KB: It's true. We still don't do any technical skills assessment. There is probably some technical skills assessment that happens as you're a medical student. If there really is some phenomenal failure of your potential to be a surgeon, it would come out in your letters. But beyond that, it's also likely that we can train most people to be a competent surgeon. Some surgeries require really gifted technical skills, and a large number of other surgeries are much less complicated. I think people self-select once they're in residency. If you don't have the skills, you're not going to do hepatobiliary surgery. You're going to go do something more straightforward.
RW: Sometimes when I speak, I'll show Birkmeyer's videos of the good example and the bad example. The question is always: Can that bad example person be trained to be at least good enough?
KB: Yes, again we are pretty early in this, but we believe that we can get those people to improve—to be competent enough to do those surgeries safely.
RW: What does the training of surgeons and the measurement of surgical quality look like 10 years from now?
KB: I hope that we can have a transformative moment where we are able to get great data out of the EHR in a standardized fashion across all hospitals in the country and be able to provide really high-quality data.
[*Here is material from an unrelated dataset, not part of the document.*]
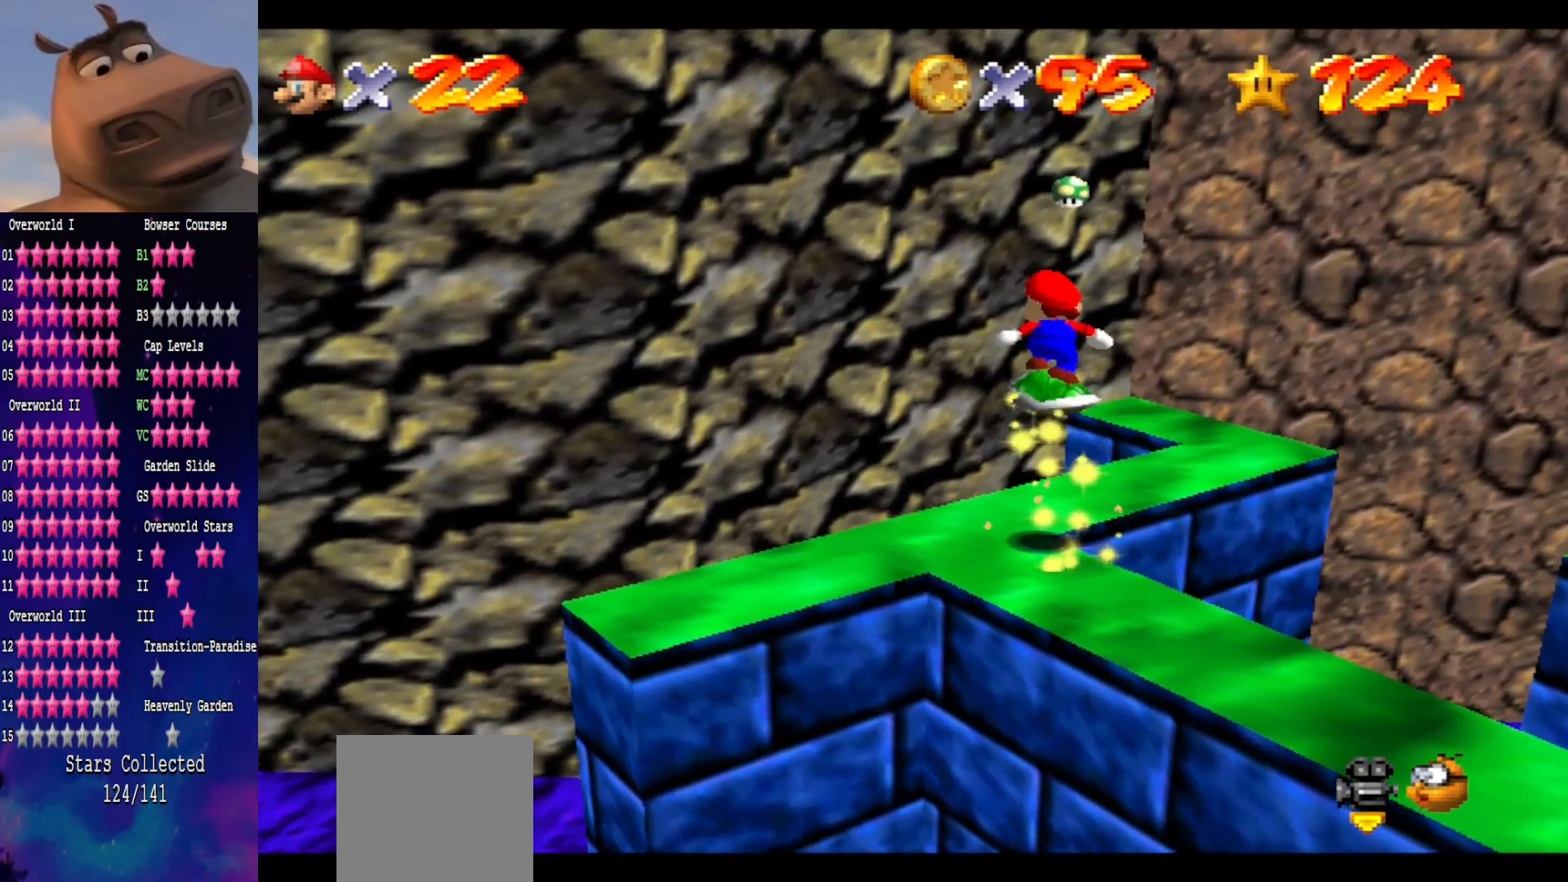
{"buttons": [], "left_stick": "up", "right_stick": "center", "events": [[17, "left_stick", "center"], [133, "left_stick", "left"], [167, "right_stick", "left"], [267, "left_stick", "center"], [300, "right_stick", "center"], [367, "left_stick", "up"]]}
And then to give it back to ourselves to be able to analyze performance and identify opportunities for improvement. Give it to the public so they can assess quality in a way that we all believe in and has good face validity. I would love to see individual surgeon performance measures be available to the public as well as transparency around all aspects of hospital care. Patients want detailed data on every type of condition and every type of operation and want to know how their hospital and surgeon do at that specific condition. I would hope that in 10 years we've made considerable progress to getting standardized data to be able to provide that. Right now, it's simply a data abstraction and an analysis issue. If we can get that data in a more systematic fashion out of the EHRs, we will be able to provide good information.